Did you catch the sentence that wandered from the subject of the paragraph? It was the one about the limousine. If that sentence didn’t leap out at you, read it again — it’s as though the writer got distracted by the cars he was describing and forgot that the point of the paragraph was the start of an exciting motorcycle ride. Read the paragraph again without that sentence and you’ll see how much more focused it becomes.
Here’s another example from an expository paper. See if you can spot the sentence that wanders off track:
One of the most important and controversial parts of the U.S. Constitution is what is referred to as the Necessary and Proper Clause. It is found in Article One, section 8, and gives Congress the power to “make all laws which shall be necessary and proper for carrying into execution” the powers given to them. This little clause is important because it seems to give a great deal of power to Congress. It is an old axiom that “Power corrupts, and absolute power corrupts absolutely.” The historic point of controversy over this clause has to do with how we define the words necessary and proper.
See it? The sentence that contains the quote about absolute power doesn’t quite fit. It’s a good quote and might be useful somewhere else in the paper, but as it is, the sentence is a distraction from the overall purpose of the paragraph. It tempts the reader to contemplate the corrupting effects of power when they should simply be learning about an important and controversial part of the Constitution.

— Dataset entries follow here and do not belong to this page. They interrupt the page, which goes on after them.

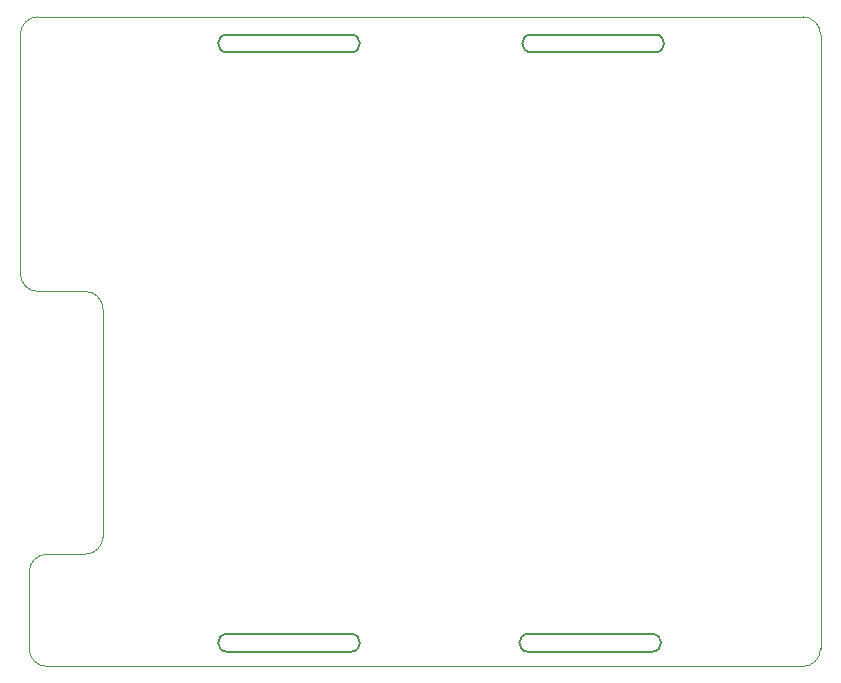
<source format=gbr>
%TF.GenerationSoftware,KiCad,Pcbnew,(5.1.0-0)*%
%TF.CreationDate,2019-05-08T03:50:09+02:00*%
%TF.ProjectId,VFD_Watch,5646445f-5761-4746-9368-2e6b69636164,rev?*%
%TF.SameCoordinates,Original*%
%TF.FileFunction,Profile,NP*%
%FSLAX46Y46*%
G04 Gerber Fmt 4.6, Leading zero omitted, Abs format (unit mm)*
G04 Created by KiCad (PCBNEW (5.1.0-0)) date 2019-05-08 03:50:09*
%MOMM*%
%LPD*%
G04 APERTURE LIST*
%ADD10C,0.050000*%
%ADD11C,0.150000*%
G04 APERTURE END LIST*
D10*
X93750000Y-117000000D02*
G75*
G02X92250000Y-118500000I-1500000J0D01*
G01*
X92250000Y-96250000D02*
G75*
G02X93750000Y-97750000I0J-1500000D01*
G01*
X88250000Y-96250000D02*
G75*
G02X86750000Y-94750000I0J1500000D01*
G01*
X87500000Y-120000000D02*
G75*
G02X89000000Y-118500000I1500000J0D01*
G01*
X89000000Y-128000000D02*
G75*
G02X87500000Y-126500000I0J1500000D01*
G01*
X154500000Y-126500000D02*
G75*
G02X153000000Y-128000000I-1500000J0D01*
G01*
X153000000Y-73000000D02*
G75*
G02X154500000Y-74500000I0J-1500000D01*
G01*
X86750000Y-74500000D02*
G75*
G02X88250000Y-73000000I1500000J0D01*
G01*
X87500000Y-120000000D02*
X87500000Y-126500000D01*
X92250000Y-118500000D02*
X89000000Y-118500000D01*
X93750000Y-97750000D02*
X93750000Y-117000000D01*
X88250000Y-96250000D02*
X92250000Y-96250000D01*
X86750000Y-76750000D02*
X86750000Y-94750000D01*
X86750000Y-74500000D02*
X86750000Y-76750000D01*
X153000000Y-73000000D02*
X88250000Y-73000000D01*
X154500000Y-74500000D02*
X154500000Y-126500000D01*
X89000000Y-128000000D02*
X153000000Y-128000000D01*
D11*
X140500000Y-76000000D02*
X130000000Y-76000000D01*
X130000000Y-74500000D02*
X140500000Y-74500000D01*
X140500000Y-74500000D02*
G75*
G02X140500000Y-76000000I0J-750000D01*
G01*
X130000000Y-76000000D02*
G75*
G02X130000000Y-74500000I0J750000D01*
G01*
X114750000Y-76000000D02*
X104250000Y-76000000D01*
X104250000Y-74500000D02*
X114750000Y-74500000D01*
X114750000Y-74500000D02*
G75*
G02X114750000Y-76000000I0J-750000D01*
G01*
X104250000Y-76000000D02*
G75*
G02X104250000Y-74500000I0J750000D01*
G01*
X140250000Y-126750000D02*
X129750000Y-126750000D01*
X129750000Y-125250000D02*
X140250000Y-125250000D01*
X140250000Y-125250000D02*
G75*
G02X140250000Y-126750000I0J-750000D01*
G01*
X129750000Y-126750000D02*
G75*
G02X129750000Y-125250000I0J750000D01*
G01*
X114750000Y-126750000D02*
X104250000Y-126750000D01*
X104250000Y-125250000D02*
X114750000Y-125250000D01*
X114750000Y-125250000D02*
G75*
G02X114750000Y-126750000I0J-750000D01*
G01*
X104250000Y-126750000D02*
G75*
G02X104250000Y-125250000I0J750000D01*
G01*
M02*

</source>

Some people have a round-about way of speaking. Maybe you’re like that. You get started in one direction, but a word or a phrase will remind you of a completely different story, and you’ll head off on a tangent for a while. Sometimes you get so excited about this secondary idea that you forget what the first point even was.
People put up with this when we’re speaking casually, but it’s a bad habit for writers. Good writers make sure that every word, every sentence, every paragraph serves the purpose of the paper.
Writing with unity requires mental discipline. Active minds are easily distracted. It’s a common thing to begin a journey with a clear destination, only to get sidetracked and find yourself lost and needing to find your way back to the original path. Don’t let this happen as you write. Keep focused and let every sentence serve your overall purpose.